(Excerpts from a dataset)
#####
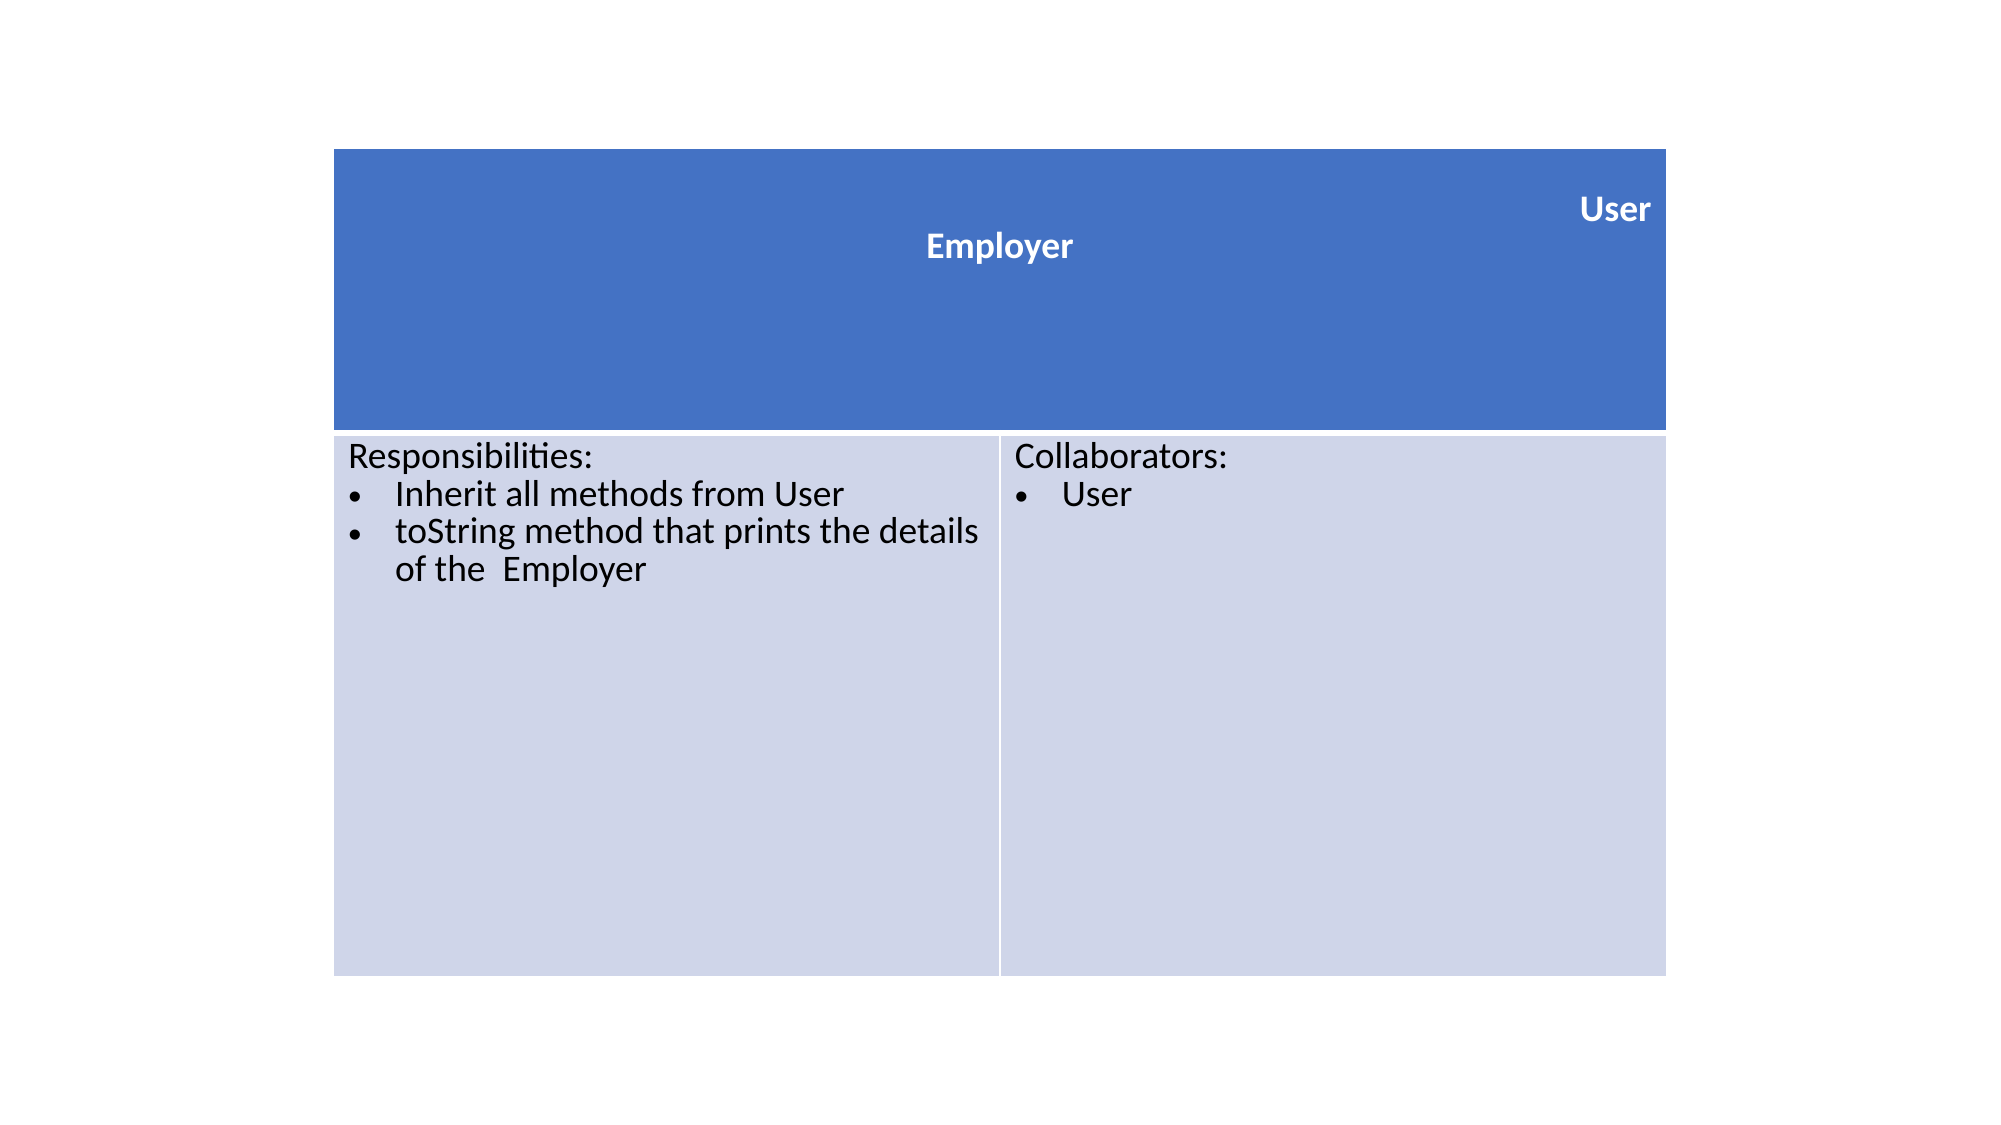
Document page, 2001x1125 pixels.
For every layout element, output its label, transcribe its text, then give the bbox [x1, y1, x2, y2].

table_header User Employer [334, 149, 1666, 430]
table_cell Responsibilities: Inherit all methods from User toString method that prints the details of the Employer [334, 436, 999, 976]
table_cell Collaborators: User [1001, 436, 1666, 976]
#####
Give the data back exactly, omitting all pictures.

Document page, 2001x1125 pixels.
For every layout element, output its label, transcribe its text, then give the bbox [x1, y1, x2, y2].

table_header User Employer [334, 149, 1666, 430]
table_cell Responsibilities: Inherit all methods from User toString method that prints the details of the Employer [334, 436, 999, 976]
table_cell Collaborators: User [1001, 436, 1666, 976]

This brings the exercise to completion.